Beck in this way is in the same boat as soon-to-be perennial presidential candidate Mitt Romney. You may recall that Fellow Mormon Romney gave a much-hyped speech during the 2008 primaries for just this purpose, to reassure other religious conservatives that the contents of any theological debate are moot in comparison to the broader shared experience of being pious about something and conservative (I stole the Eisenhower quote from this slacktivist post on the speech. Fred has a couple others as well.)

It's not just Mormons, however. The general trend among conservative public figures of any sort, and the particular stock in trade of the Beck/Palin populist variety, is to talk vaguely about "values" and "faith" while only very rarely making any specific comment on creeds or doctrines. The enemies are no longer people of the wrong religion (with the exception for the moment of Muslims until the Middle East runs out of natural resources), it's people of no faith, or at least people who don't believe faith should interfere with the political process. It's oddly ecumenical for people who would otherwise regard ecumenism as a dangerously relativistic liberal subversion. These are people (various Protestant sects vs. each other and Catholics, Christians vs. Jews etc.) who have historically been at each others' throats over doctrinal minutiae, who adhere to strict scriptural literalism, and regard the tiniest heresy as tempting damnation. Why are they suddenly able to handwave all of these differences and get together in a friendly drum circle?

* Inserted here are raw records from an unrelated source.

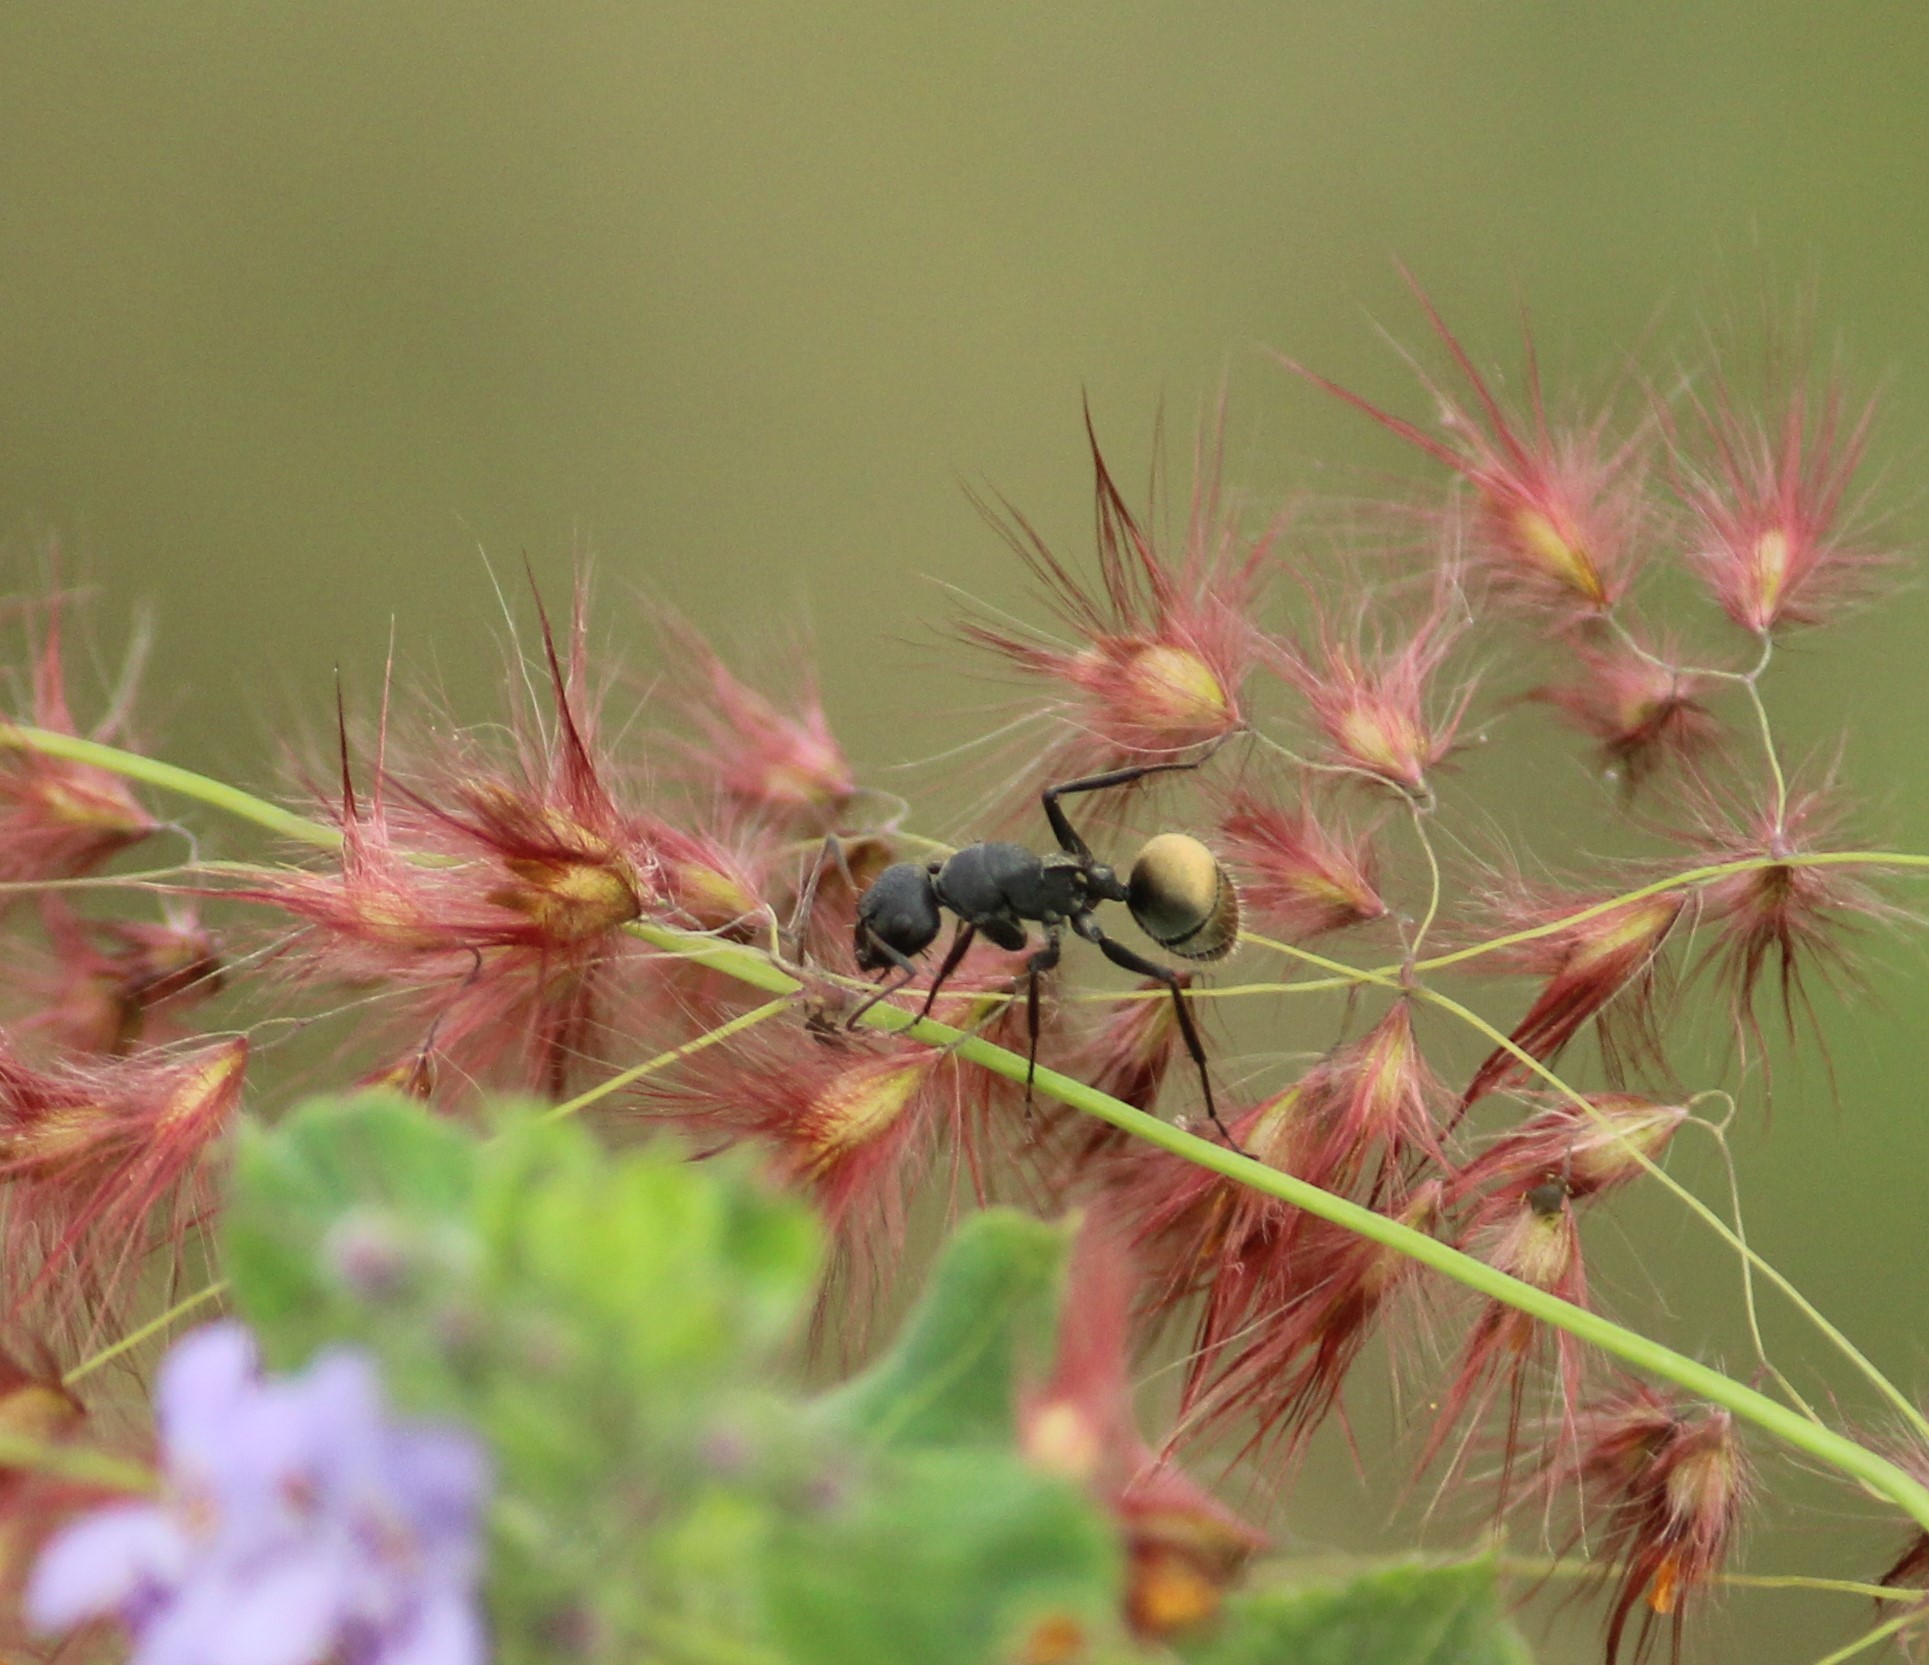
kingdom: Animalia
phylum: Arthropoda
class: Insecta
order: Hymenoptera
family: Formicidae
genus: Camponotus
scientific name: Camponotus sericeus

It's because they do not believe in any creed so much as the ecumenical creed of conservatism. They have discovered that their shared interests--preservation of sexual/gender hierarchies, etc--and a shared duty to act as a barrier between the elite and the working class trumps any temporary concern they might have about eternity and damnation and all the rest. So shockingly, religious conservatives are not sincere in their beliefs. Hoocoodanode?

16 August 2010

The dumbest thing I've ever heard in my life

I hate to be all "we've finally succumbed to the vortex of stupid!" on you, but the fact that this "Ground Zero Mosque" non-story still has legs makes me feel we have crossed some final threshold of no return.

Yes, the "controversy" which initially began as a few far-right Islamophobes getting all pouty that the brown heathens were approaching the consecrated crucifixion scene has somehow transformed itself into a legitimate political issue on which our Serious leaders are being asked actual questions and are expected to respond in some way other than "Have you dumbasses ever read the First Amendment?" If there was any doubt about how much the right controls popular discourse, and how desperate the ruling class is to talk about something other than the shape of the economy, this should be proof enough.

How many mental hoops do you have to jump through to manufacture some outrage about this story? Well, there's the fact that the "Ground Zero Mosque" is neither a) a mosque (not that it matters) nor b)at Ground Zero (it's two blocks away, and can't even be seen from there.) Then you have to bypass the dangerous precedent of declaring where and when a minority religion gets to practice, although, given the rise across the country in anti-Muslim fervor I suppose this is past the point now. Why don't we skip right to the yellow crescent stickers? Nevermind that, though, because how could you have missed the outrage of scary Muslims praying in the Pentagon of all places! To steal Elliot's great number, they didn't even have the decency to move two blocks away!

I'm struggling to come up with ways to express how ridiculous and outrageous this story is, and what it says about the complete depravity of our elite opinion-makers and the right-wing knuckle-draggers they are so eager to swoon over. What's somewhat surprising is that the United States has generally been better at integrating its Muslim population, probably moreso than Western Europe, for example. Even George Bush, perhaps unconvincingly, tried to insist he was not at war with the entire religion of Islam. That appears to be very over. Why now? Obviously, there's always the opportunity that economic crisis brings to facilitate the scapegoating of a small, unpopular and powerless minority. The more likely cause, though, is the need of the war party to wave the bloody shirt of 9/11 martyrdom and keep the public's thirst for destruction primed for the liberation of the next enemy.